Financial markets sometimes switch states (regimes), with key investment decision statistics (such as average return and volatility of returns) shifting dramatically for extended intervals. A simple example of financial market regimes is the designation of bull and bear stock market states, estimated (for example) by a broad index being above or below its long-interval simple moving average. What is the big picture on the concepts, estimation and application of regime changes in investing? In their June 2011 paper entitled “Regime Changes and Financial Markets”, Andrew Ang and Allan Timmermann review the basics of modeling regime switches and applying such models to asset allocation decisions. Drawing on prior theoretical and empirical research, they conclude that:
- In general, regime switching models applied to financial markets:
- Often produce outputs that match important changes in regulation or policy and other external events.

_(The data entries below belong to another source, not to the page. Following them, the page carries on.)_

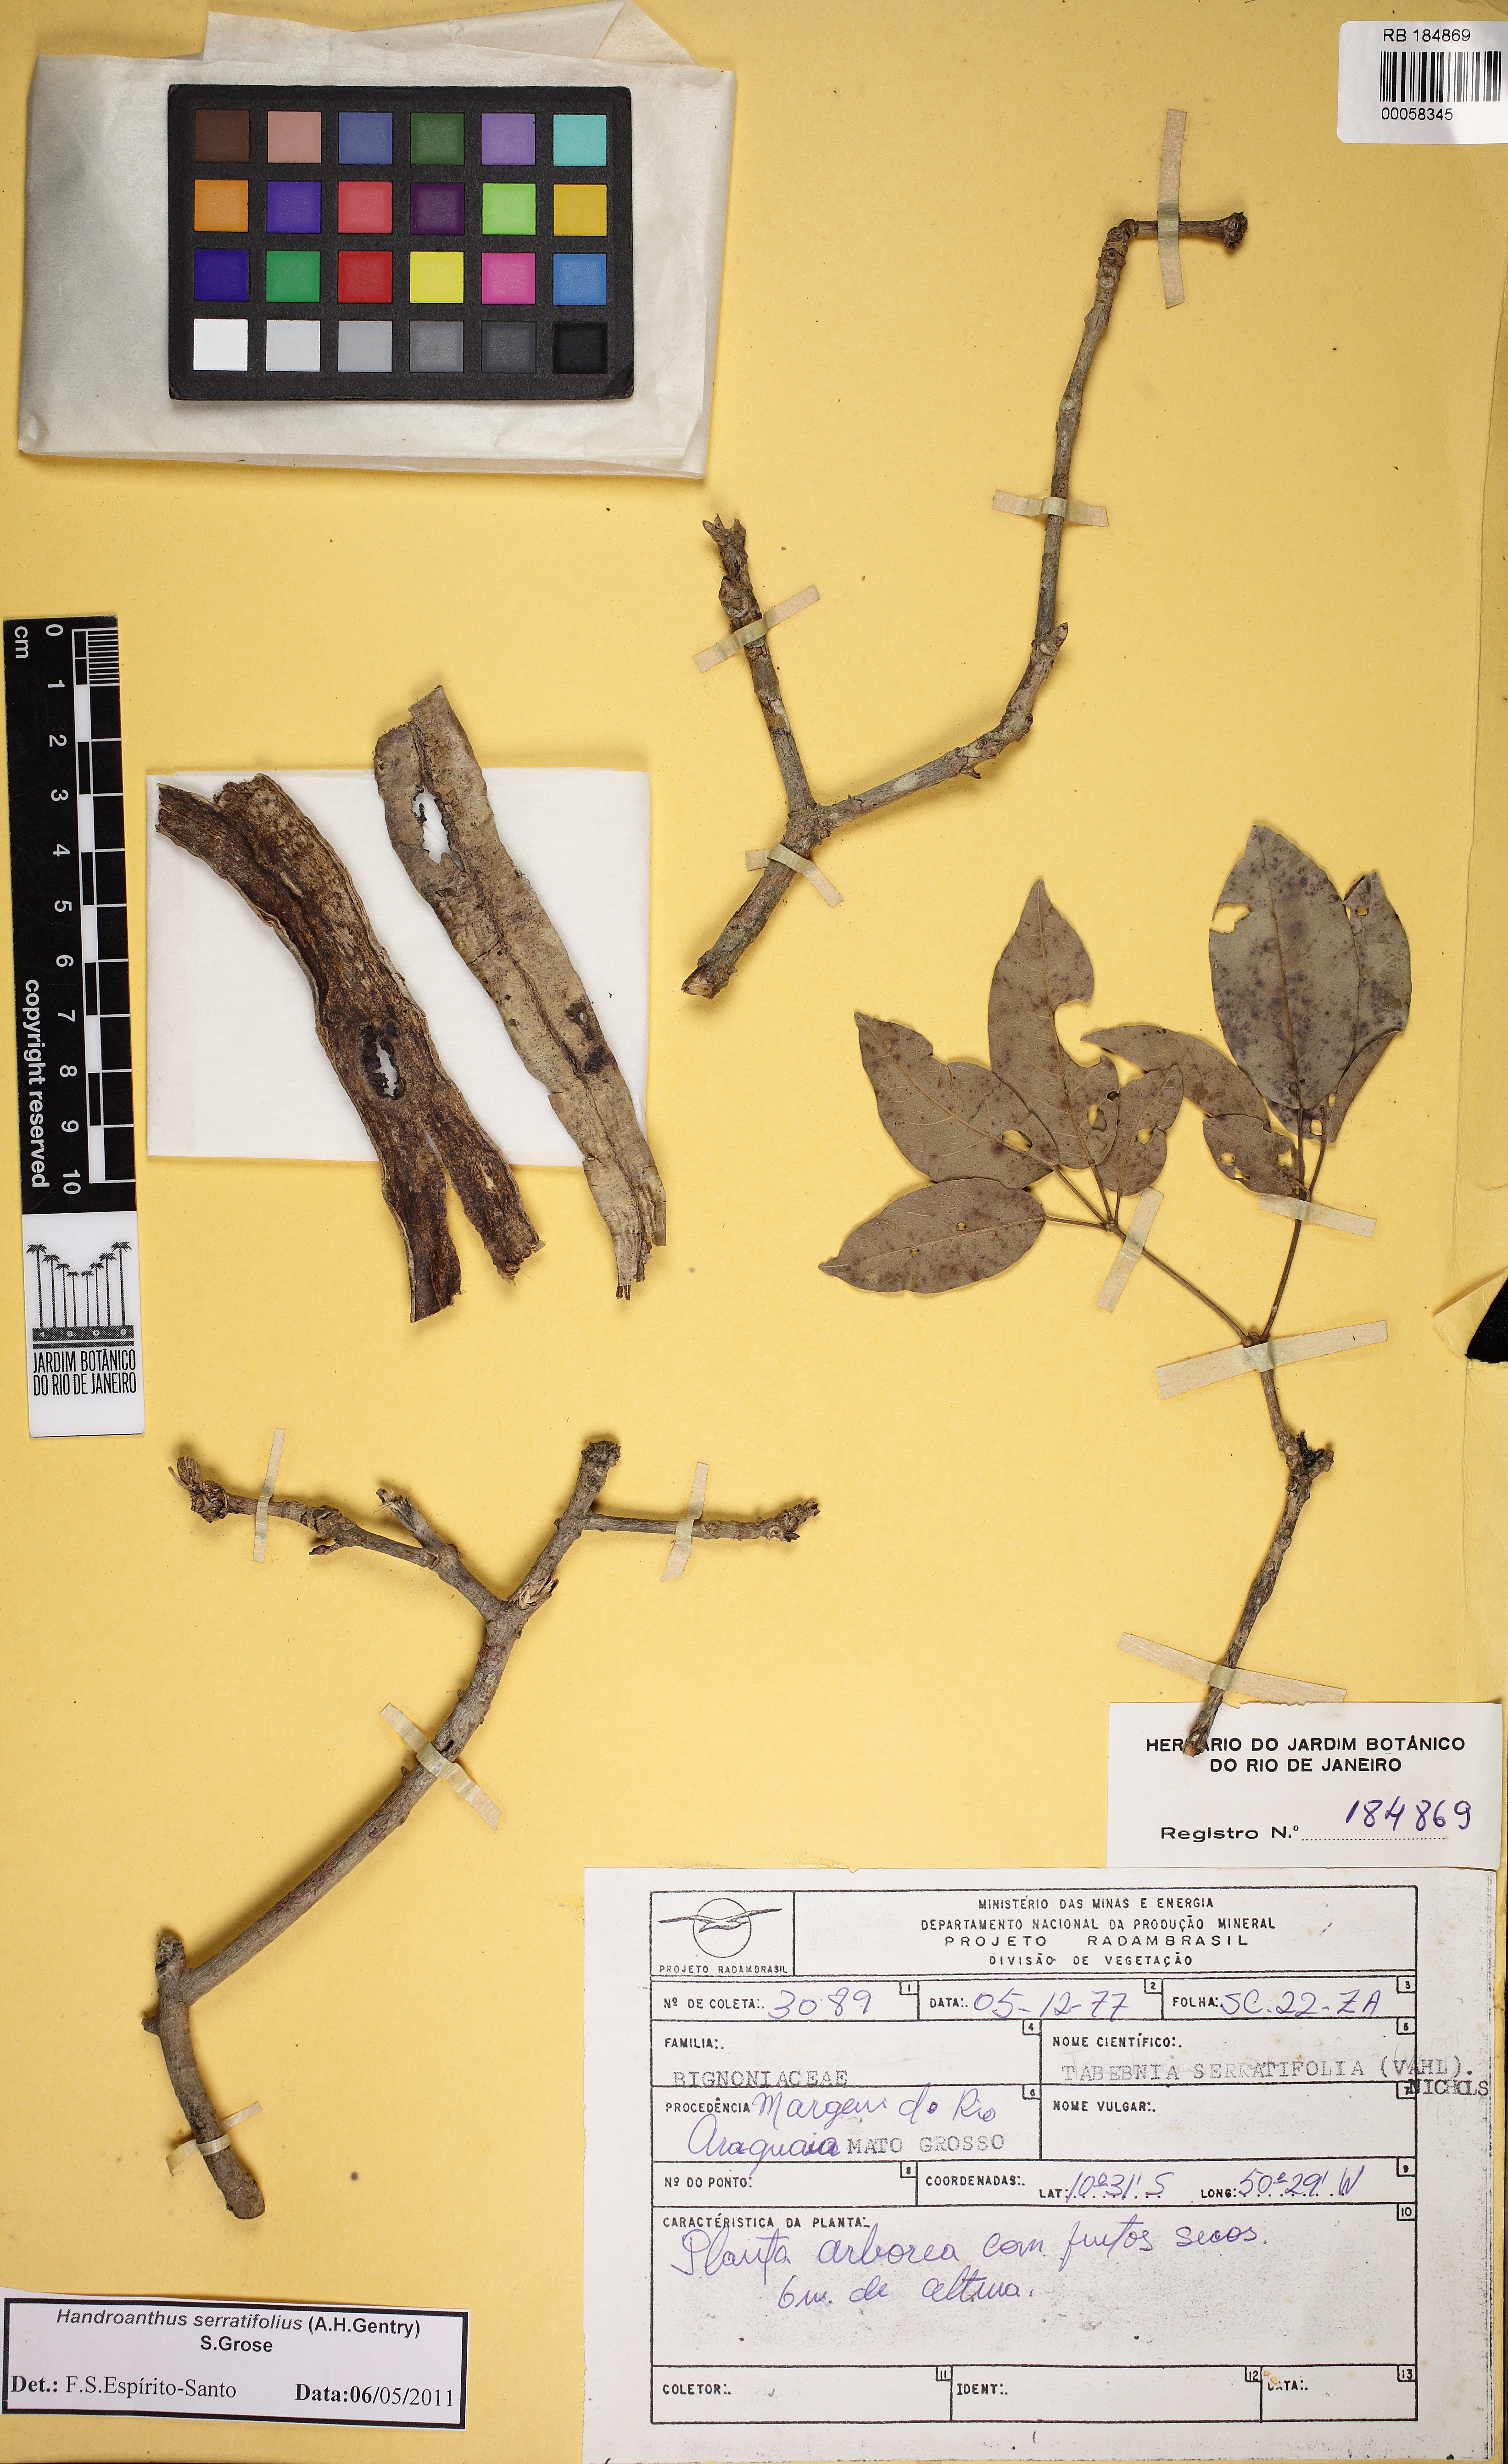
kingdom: Plantae
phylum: Tracheophyta
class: Magnoliopsida
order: Lamiales
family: Bignoniaceae
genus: Handroanthus
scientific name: Handroanthus serratifolius
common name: Yellow ipe
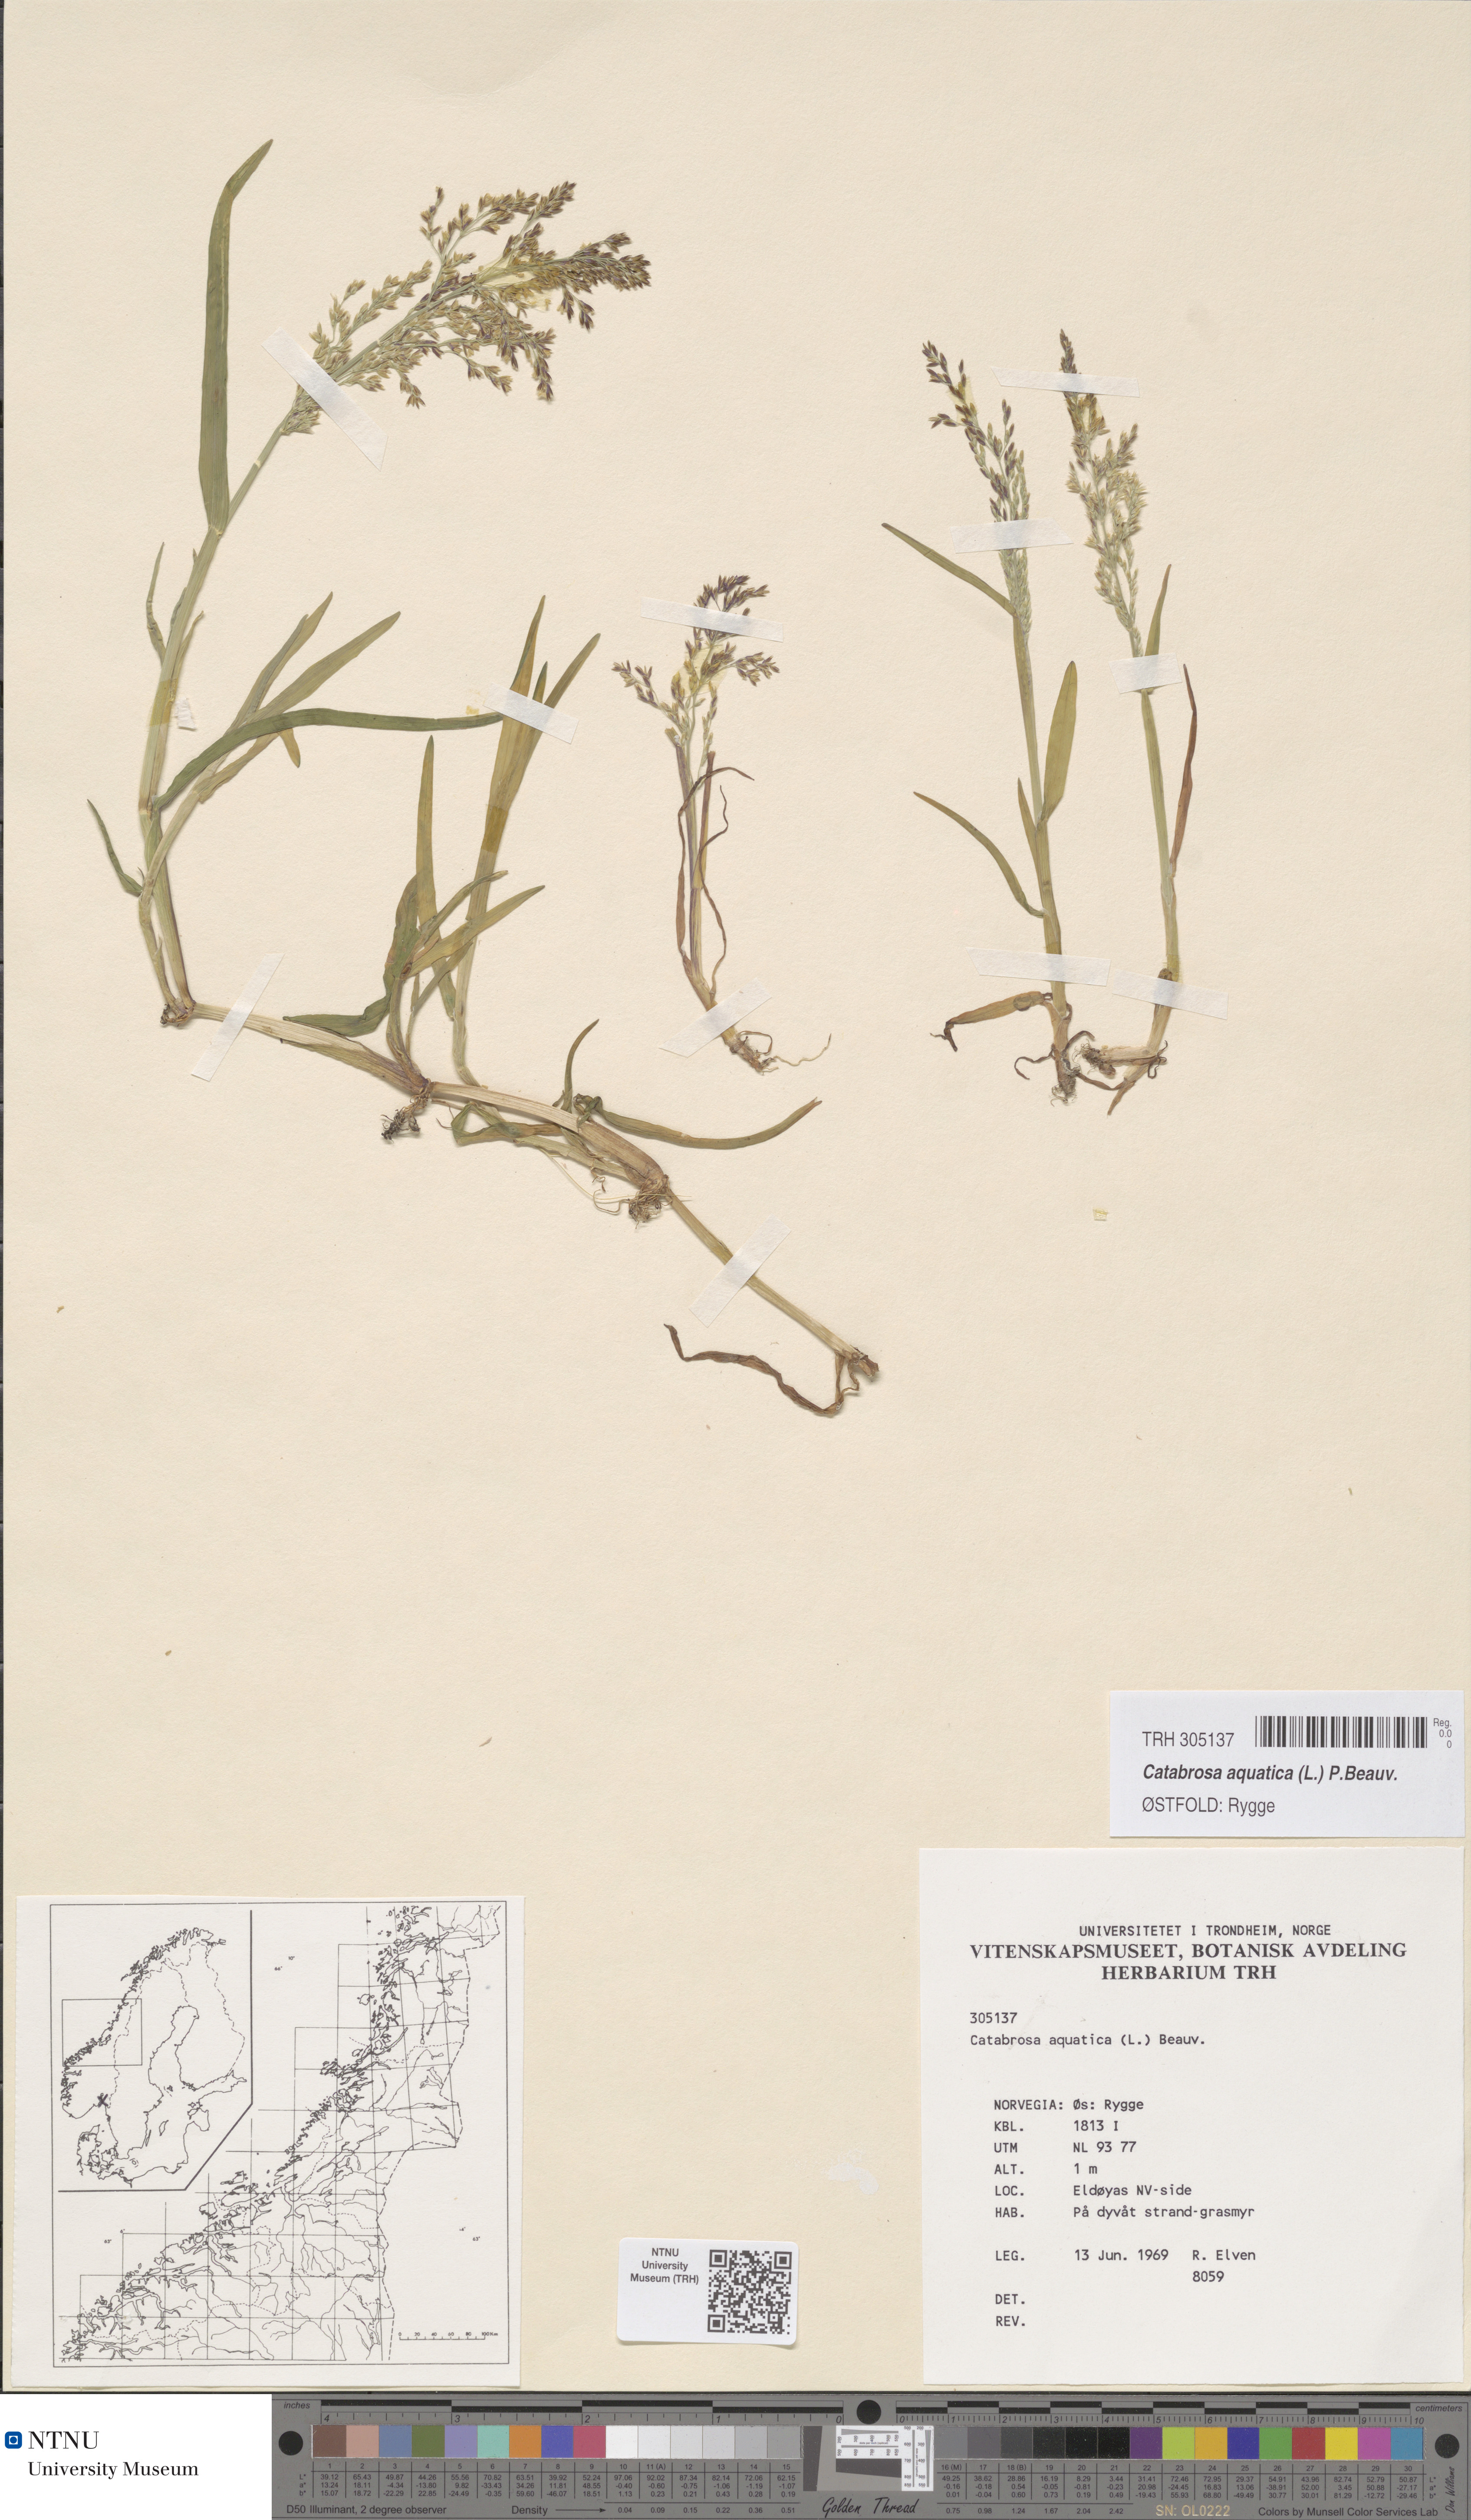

- May assume repeated switching among a fixed number of market states (such as bull and bear) or an expanding set of new states.
- Make analysis tractable by capturing such such return behaviors as fat tails, volatility clustering, skewness and time-varying correlations by combining intervals separately described by well-behaved (e.g., normal) return distributions.
- Because of the difficulty of reliably measuring average returns, researchers often focus on level of return volatility as the discriminator of financial market regimes. Other market behaviors that tend to vary across regimes include:
- Strength of mean reversion.
- Degree of return predictability.
- Magnitudes of common anomalies such as the size effect and value premium.
- Optimal asset allocations differ substantially across regimes, and uncertainty about future regime changes can have a large effect on strategic asset allocation.
In summary, empirical evidence supports belief in financial market regimes demarcated most reliably by level of return volatility. Assumptions about regime changes are important to strategic asset allocation.
For a specific example of the type of research the authors survey, see “Quantifying and Exploiting Long (Bull and Bear) Trends”.
Note that:
- Academic financial market regime change models tend to be complex, and (as for inference in general) recognition of a regime change considerably lags its onset.
- Rolling window analysis is more sensitive to regime changes than inception-to-date analysis.